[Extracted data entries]
★ ★ ★ ★ ★
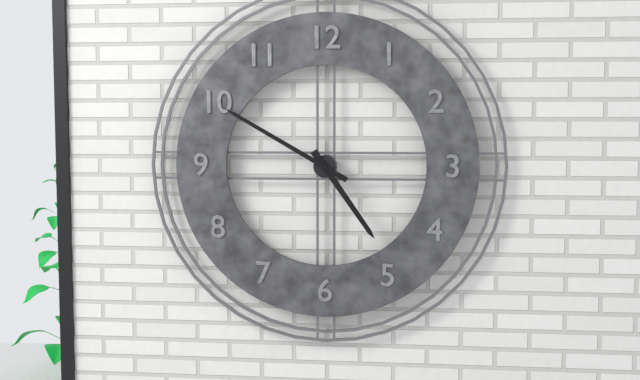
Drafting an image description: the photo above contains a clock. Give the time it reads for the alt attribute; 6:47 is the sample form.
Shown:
4:50
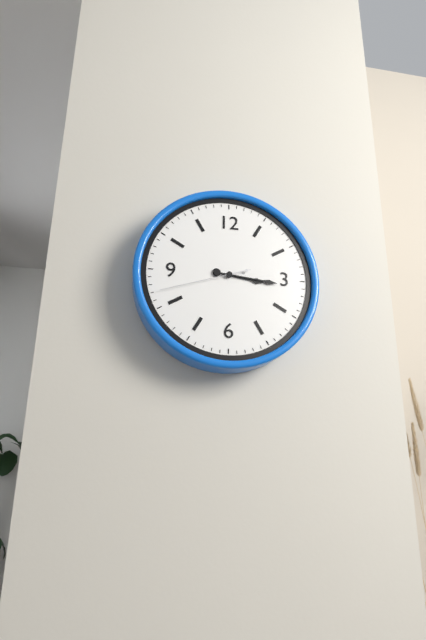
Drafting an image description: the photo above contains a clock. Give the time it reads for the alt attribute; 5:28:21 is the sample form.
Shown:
3:16:42
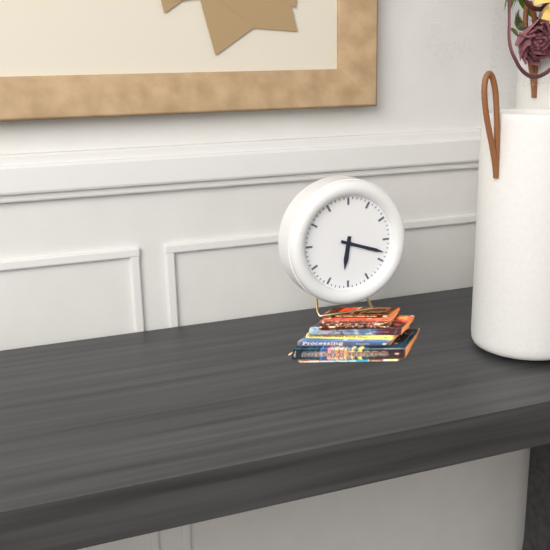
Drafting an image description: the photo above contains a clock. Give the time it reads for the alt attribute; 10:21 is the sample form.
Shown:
6:18
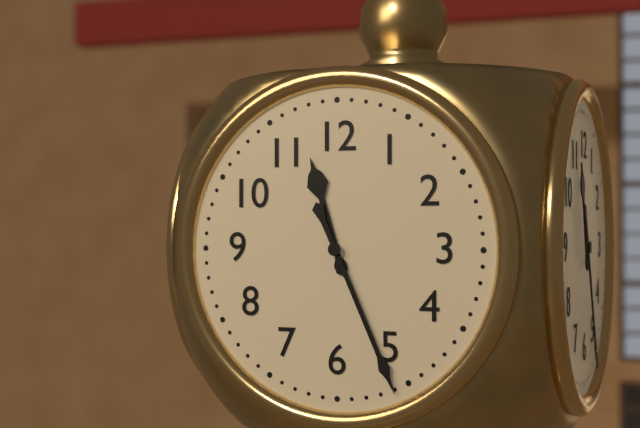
★ ★ ★ ★ ★
GIVEN PROBLEM
Arrange the stretch from the line containing "5:28:21 is the sample form." through the end of the rows as a two-column CSV with the headers text and time. Give one CSV line per row, put each field in quotation marks with any line breaks turned into spaces, and leave the pictures out.

SOLUTION FOR THIS PROBLEM
text,time
"Drafting an image description: the photo above contains a clock. Give the time it reads for the alt attribute; 5:28:21 is the sample form. Shown:","3:16:42"
"Drafting an image description: the photo above contains a clock. Give the time it reads for the alt attribute; 10:21 is the sample form. Shown:","6:18"